Given any two polynomials in a single variable it is always
possible to eliminate the variable and obtain a formula showing the
relationship between the two polynomials. Try this one.

Given any two polynomials in a single variable it is always possible to eliminate the variable and obtain a formula showing the relationship between the two polynomials.

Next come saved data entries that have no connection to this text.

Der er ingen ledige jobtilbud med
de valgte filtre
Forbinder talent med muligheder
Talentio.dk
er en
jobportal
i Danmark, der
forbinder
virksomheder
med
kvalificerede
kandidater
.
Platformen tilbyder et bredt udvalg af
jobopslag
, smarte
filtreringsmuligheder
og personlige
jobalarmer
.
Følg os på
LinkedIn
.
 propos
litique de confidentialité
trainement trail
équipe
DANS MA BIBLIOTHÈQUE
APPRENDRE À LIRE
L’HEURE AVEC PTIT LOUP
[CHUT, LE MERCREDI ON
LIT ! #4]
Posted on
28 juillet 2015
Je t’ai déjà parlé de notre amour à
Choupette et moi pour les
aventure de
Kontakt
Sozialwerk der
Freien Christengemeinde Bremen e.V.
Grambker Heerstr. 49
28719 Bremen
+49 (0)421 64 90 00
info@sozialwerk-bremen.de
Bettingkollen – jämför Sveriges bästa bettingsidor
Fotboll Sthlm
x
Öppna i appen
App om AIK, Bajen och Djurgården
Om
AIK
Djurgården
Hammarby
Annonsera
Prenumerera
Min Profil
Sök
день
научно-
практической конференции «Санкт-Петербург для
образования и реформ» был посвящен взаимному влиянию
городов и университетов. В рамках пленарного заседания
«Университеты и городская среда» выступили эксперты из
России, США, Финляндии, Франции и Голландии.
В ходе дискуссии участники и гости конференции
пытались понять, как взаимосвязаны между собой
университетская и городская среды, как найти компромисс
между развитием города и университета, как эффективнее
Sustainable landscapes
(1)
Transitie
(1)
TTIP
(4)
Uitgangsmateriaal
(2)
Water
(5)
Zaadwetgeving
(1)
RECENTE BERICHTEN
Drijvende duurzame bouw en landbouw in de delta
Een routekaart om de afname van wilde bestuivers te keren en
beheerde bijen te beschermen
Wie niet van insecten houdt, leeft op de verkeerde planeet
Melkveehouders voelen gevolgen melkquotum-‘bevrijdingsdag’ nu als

Let $p(x) = x^2 + 2x$ and $q(x) = x^2 + x + 1$. Then, using a method which does not depend on knowing the answer, show that the relationship between the polynomials is:

\[ p^2 - 2pq + q^2 + 3p - 4q + 3 = 0 \]

What is $p-q$?

Good solutions to this problem were received from Tyrone of
Cyfarthfa High School in Merthyr Tydfil, and Koopa of Boston
College in the USA.

Tyrone solved the problem by relating both polynomials to
$(x+1)^2$ :

$$ \eqalign { p(x)=x^2 + 2x \Rightarrow &p
&=&(x+1)^2 - 1 \\ &p+1 &=& (x+1)^2 \\ }
$$

(1)

$$ \eqalign { q(x)=x^2 + x + 1 \Rightarrow &q
&=&(x+1)^2 - x \\ &q+x &=& (x+1)^2 \\ }
$$

(2)

$ \Rightarrow p+1=q+x $ (combining
eqns (1) and (2)).

But $x=(p+1)^{1/2}-1$ (from eqn (1)). So

$$ \eqalign { \Rightarrow p+1&=&q+ ((p+1)^{1/2}-1) \\

&=&q+ (p+1)^{1/2}-1 }$$

$$ \eqalign { p-q+2&=&(p+1)^{1/2} \\

(p-q+2)^2&=&p+1}$$.

Squaring the bracket,

$$ \eqalign { &p^2-pq+2p-pq+q^2-2q+2p-2q+4=p+1 \\ &p^2 -2pq+q^2+4p-4q+4=p+1 \\ &p^2-2pq+q^2+3p-4q+3=0 } $$.

Why do this problem?

It gives practice in manipulation of polynomials.

Possible approach

An easy lesson starter!

Key question

What is $p(x)-q(x)$?

Possible
extension

Learners can make up their own probems by writing down two
polynomials in $x$ and then eliminating $x$ between the
expressions. They might be asked to make up such a problem and
exchange problems with their partner. Then they can compare and
check results in pairs.

Possible support

Try a simpler example such as: find the formula relating $p$ and $q$ where $p=x+3$ and $q=x^2$.